START Available data

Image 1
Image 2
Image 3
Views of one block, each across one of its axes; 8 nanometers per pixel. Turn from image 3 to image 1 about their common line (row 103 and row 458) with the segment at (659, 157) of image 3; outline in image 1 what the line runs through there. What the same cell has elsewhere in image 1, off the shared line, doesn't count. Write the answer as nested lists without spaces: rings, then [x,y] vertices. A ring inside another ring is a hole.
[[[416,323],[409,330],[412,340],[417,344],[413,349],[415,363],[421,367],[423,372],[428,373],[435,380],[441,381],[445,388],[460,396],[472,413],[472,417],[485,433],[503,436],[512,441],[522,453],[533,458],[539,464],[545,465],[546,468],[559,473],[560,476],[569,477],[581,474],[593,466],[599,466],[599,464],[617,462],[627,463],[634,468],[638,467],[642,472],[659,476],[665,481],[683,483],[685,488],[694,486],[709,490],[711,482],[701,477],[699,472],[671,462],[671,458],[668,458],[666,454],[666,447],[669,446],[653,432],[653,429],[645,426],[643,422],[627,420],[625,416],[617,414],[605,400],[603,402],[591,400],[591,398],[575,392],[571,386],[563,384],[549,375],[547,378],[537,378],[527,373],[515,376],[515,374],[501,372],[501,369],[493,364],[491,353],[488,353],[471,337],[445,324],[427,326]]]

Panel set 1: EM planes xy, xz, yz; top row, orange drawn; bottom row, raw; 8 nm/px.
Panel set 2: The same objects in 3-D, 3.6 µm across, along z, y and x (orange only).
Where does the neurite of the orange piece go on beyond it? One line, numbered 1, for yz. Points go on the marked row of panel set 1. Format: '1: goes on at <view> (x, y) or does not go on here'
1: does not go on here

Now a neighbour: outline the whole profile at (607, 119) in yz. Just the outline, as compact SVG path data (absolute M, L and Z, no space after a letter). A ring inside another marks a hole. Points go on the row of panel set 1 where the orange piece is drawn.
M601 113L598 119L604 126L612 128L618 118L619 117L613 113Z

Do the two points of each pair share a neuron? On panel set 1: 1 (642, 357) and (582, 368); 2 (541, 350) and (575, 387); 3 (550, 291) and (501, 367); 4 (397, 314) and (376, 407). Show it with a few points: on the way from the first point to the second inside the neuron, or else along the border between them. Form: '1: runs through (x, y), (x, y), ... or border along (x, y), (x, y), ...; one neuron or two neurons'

END Available data

How to complete this task =>
Repeat the whole of the data verbatim, as it reads above.

Result =>
Image 1
Image 2
Image 3
Views of one block, each across one of its axes; 8 nanometers per pixel. Turn from image 3 to image 1 about their common line (row 103 and row 458) with the segment at (659, 157) of image 3; outline in image 1 what the line runs through there. What the same cell has elsewhere in image 1, off the shared line, doesn't count. Write the answer as nested lists without spaces: rings, then [x,y] vertices. A ring inside another ring is a hole.
[[[416,323],[409,330],[412,340],[417,344],[413,349],[415,363],[421,367],[423,372],[428,373],[435,380],[441,381],[445,388],[460,396],[472,413],[472,417],[485,433],[503,436],[512,441],[522,453],[533,458],[539,464],[545,465],[546,468],[559,473],[560,476],[569,477],[581,474],[593,466],[599,466],[599,464],[617,462],[627,463],[634,468],[638,467],[642,472],[659,476],[665,481],[683,483],[685,488],[694,486],[709,490],[711,482],[701,477],[699,472],[671,462],[671,458],[668,458],[666,454],[666,447],[669,446],[653,432],[653,429],[645,426],[643,422],[627,420],[625,416],[617,414],[605,400],[603,402],[591,400],[591,398],[575,392],[571,386],[563,384],[549,375],[547,378],[537,378],[527,373],[515,376],[515,374],[501,372],[501,369],[493,364],[491,353],[488,353],[471,337],[445,324],[427,326]]]

Panel set 1: EM planes xy, xz, yz; top row, orange drawn; bottom row, raw; 8 nm/px.
Panel set 2: The same objects in 3-D, 3.6 µm across, along z, y and x (orange only).
Where does the neurite of the orange piece go on beyond it? One line, numbered 1, for yz. Points go on the marked row of panel set 1. Format: '1: goes on at <view> (x, y) or does not go on here'
1: does not go on here

Now a neighbour: outline the whole profile at (607, 119) in yz. Just the outline, as compact SVG path data (absolute M, L and Z, no space after a letter). A ring inside another marks a hole. Points go on the row of panel set 1 where the orange piece is drawn.
M601 113L598 119L604 126L612 128L618 118L619 117L613 113Z

Do the two points of each pair share a neuron? On panel set 1: 1 (642, 357) and (582, 368); 2 (541, 350) and (575, 387); 3 (550, 291) and (501, 367); 4 (397, 314) and (376, 407). Show it with a few points: on the way from the first point to the second inside the neuron, or else along the border between them. Form: '1: runs through (x, y), (x, y), ... or border along (x, y), (x, y), ...; one neuron or two neurons'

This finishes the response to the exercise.